M. Alfano n’est pas seulement l' homme à manier des paroles policées et la langue de bois. Avant de prendre le portefeuille des Affaires étrangères en janvier dernier dans le gouvernement de M. Paolo Gentiloni, son prédécesseur devenu depuis son Premier ministre, M. Alfano fut ministre de l’Intérieur dans le gouvernement de Matteo Renzi. A ce titre, il a eu à gérer le phénomène des flux migratoires, dont l’Italie est l’épicentre depuis plus d’une décennie.

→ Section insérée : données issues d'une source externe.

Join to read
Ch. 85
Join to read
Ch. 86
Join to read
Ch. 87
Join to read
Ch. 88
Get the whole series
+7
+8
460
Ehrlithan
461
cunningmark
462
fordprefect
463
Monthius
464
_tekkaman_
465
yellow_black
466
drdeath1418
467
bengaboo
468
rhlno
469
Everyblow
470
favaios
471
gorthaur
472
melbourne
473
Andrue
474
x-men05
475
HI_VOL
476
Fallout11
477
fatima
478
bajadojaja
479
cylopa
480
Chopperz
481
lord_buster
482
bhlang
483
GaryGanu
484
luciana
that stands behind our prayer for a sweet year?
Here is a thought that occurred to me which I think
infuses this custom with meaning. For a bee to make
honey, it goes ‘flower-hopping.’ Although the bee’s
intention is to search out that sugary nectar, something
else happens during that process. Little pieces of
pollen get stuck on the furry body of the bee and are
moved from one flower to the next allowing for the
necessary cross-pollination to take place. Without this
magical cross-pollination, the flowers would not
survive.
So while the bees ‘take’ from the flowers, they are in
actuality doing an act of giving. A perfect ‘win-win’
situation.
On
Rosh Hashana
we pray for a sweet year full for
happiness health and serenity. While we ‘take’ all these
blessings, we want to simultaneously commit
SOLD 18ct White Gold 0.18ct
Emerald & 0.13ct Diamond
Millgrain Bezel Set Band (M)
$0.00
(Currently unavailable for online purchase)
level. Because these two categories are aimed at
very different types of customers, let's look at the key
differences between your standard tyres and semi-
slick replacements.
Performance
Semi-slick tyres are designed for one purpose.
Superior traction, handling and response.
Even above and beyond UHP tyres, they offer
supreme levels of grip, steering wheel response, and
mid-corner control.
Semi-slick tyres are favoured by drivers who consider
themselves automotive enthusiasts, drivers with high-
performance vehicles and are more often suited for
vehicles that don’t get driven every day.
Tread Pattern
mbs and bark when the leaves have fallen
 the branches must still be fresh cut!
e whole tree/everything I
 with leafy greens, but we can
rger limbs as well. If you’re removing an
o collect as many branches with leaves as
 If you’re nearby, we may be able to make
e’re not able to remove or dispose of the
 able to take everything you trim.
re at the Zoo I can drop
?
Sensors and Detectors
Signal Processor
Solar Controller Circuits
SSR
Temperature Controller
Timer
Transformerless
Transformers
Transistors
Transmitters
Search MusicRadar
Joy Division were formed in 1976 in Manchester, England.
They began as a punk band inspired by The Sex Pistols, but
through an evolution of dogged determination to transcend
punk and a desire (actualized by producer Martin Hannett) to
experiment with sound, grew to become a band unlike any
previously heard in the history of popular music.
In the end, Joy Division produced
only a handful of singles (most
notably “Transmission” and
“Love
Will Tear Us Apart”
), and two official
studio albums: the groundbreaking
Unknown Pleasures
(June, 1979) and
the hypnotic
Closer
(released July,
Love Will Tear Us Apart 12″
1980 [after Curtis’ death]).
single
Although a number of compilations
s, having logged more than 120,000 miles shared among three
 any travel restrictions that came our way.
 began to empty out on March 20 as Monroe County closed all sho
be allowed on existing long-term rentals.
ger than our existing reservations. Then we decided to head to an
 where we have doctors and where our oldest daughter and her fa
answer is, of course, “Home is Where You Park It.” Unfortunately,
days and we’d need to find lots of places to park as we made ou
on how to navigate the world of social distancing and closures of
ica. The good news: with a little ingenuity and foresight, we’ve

Aussi est-il dans son élément lorsqu’il affirme : « Le développement de la Méditerranée et de l’Afrique signifie paix, sécurité et prospérité pour nos peuples ». L’occasion de cette célébration a également permis l’annonce d’une nouvelle contribution italienne de 500.000 euros (plus de 327 millions de francs CFA) pour la Minusma, la mission de l’ONU au Mali et dans le Sahel.

Plusieurs allocutions ont souligné le volontarisme de la coopération italienne en Afrique, à commencer par celle de M. Pier Ferdinando, le président de la commission parlementaire pour les Affaires étrangères. Il a été lu aussi deux messages d’encouragement : l’un du président italien Sergio Mattarella et l’autre de M. Mohamed Cherid Diallo, l’ambassadeur dont le pays, la Guinée, assure la présidence tournante de l’Union africaine. M. Mamadou Dékamo Kamara a complété le tout par une vision de ce que l’Afrique attend de ses partenaires bilatéraux pour le futur.